4. Challenge / Password for 24DEC14 is: "SMOKE" / "WREATH." 
5. Challenge / Password for 25DEC14 is: "BOWLFUL" / "JELLY." 
6. Running password is "FIGGY PUDDING."
VI. SAFETY
1. Use ground guides when backing reindeer. 
2. Use drip pans and chocks when parking sleighs. 
3. Don't drink nog and drive. 
4. "Safety first, Christmas always."

12 July 2010

The Shambling Mound of Paperwork

More Annual Training notes from June 2010 ...

That "brain trust" of clear-headed thinkers who are regularly tasked with writing the elegant, intricate, no-detail-left-unturned instructions for the more than 3,000 soldiers and airmen of 2nd Brigade Combat Team, 34th Infantry Division (2-34 B.C.T.)? I hate to tell you this, but it's less like "rocket science" and more like "making sausage."

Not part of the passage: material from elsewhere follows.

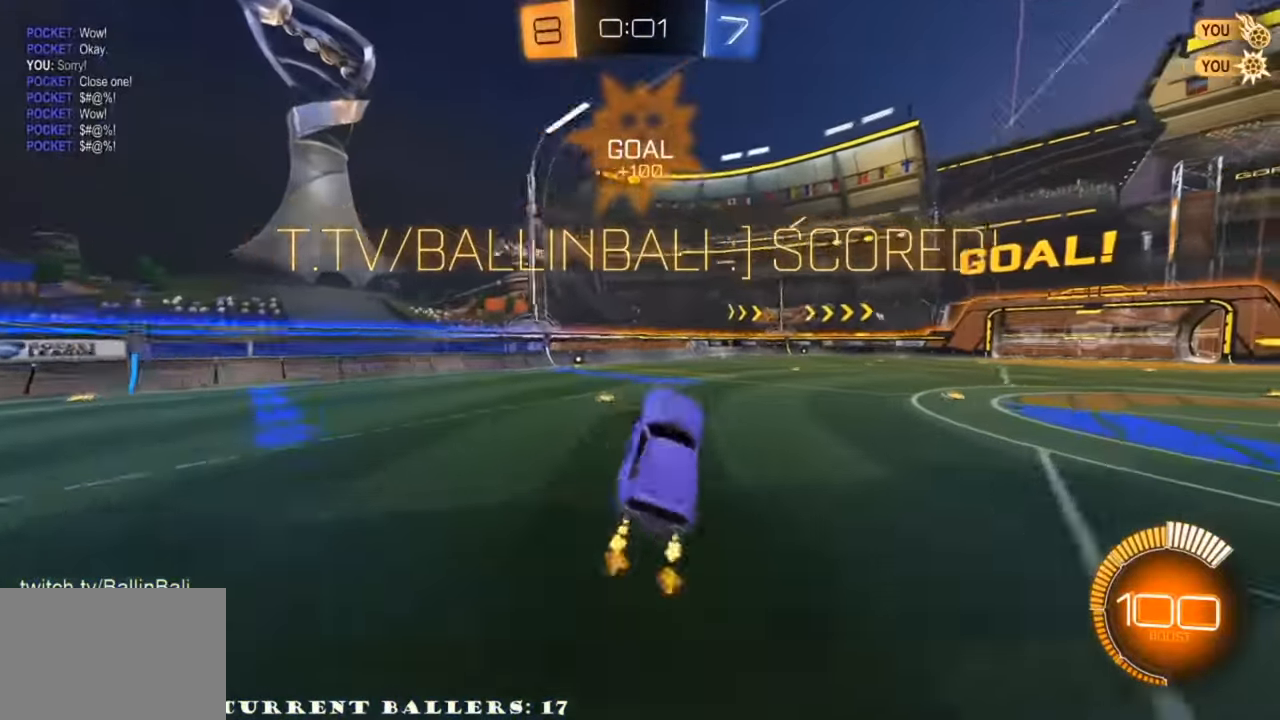
{"buttons": ["L1", "R2"], "left_stick": "up-right", "right_stick": "center", "events": [[233, "left_stick", "up-right"], [266, "A", "down"], [266, "X", "up"], [433, "A", "up"]]}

Welcome to the "Future Ops," folks, also known as "Plans." Watch your step, mind the ducts, and pay no attention to the men behind the curtain.

The Plans officers and NCOs get a little slap-happy sometimes. Sleep-deprivation and self-imposed isolation in their own "cooler" of a tent will do that. So will all the fumes from the midnight oil and those candles burning at both ends.

One night (or was it day? Working in well-lit windowless tents is like living in a casino) the guys figured out that the Plans team is authorized a Ghillie suit, a raggedy type of specialized camouflage more likely to be used by snipers or scouts. Wear a "Ghillie" or "Yowie" suit, and you look like part of the countryside, all leafy and earthy and stuff. It's like a Swamp Thing costume, if you're a fan of old comic books.

Needless to say, in the wee small hours of the afternoon (or was it beforenoon?), the Plans staff began work on the design for a Shambling Mound of Paperwork, a vaguely office-worker-shaped version of the mythological creatures I remember from my game-playing adolescence.

The proposed Staff Ghillie ("Staff Yowie"?) would be constructed of white vinyl, covered with coffee-stained spreadsheets and half-baked memoranda, and sprinkled with fragments of burned and useable CD-ROMs, sticky notes, and witty barbs. In addition to the basic load of darts routinely used for making complex decisions, soldiers wearing the suit would be issued a standard semi-automatic stapler for self-defense. And eye protection. And a reflective safety vest.

Can't show you pictures of it, of course, because it would just look like any other messy office. So I have substituted here a photo illustrating one of the other grave dangers faced daily by Plans staff.

To paraphrase pioneer, patriot, politician and honorary Planner (hey, remember the Alamo?) Davy Crockett:

"Sometimes you eat the Plans worm. Sometimes the Plans worm eats you."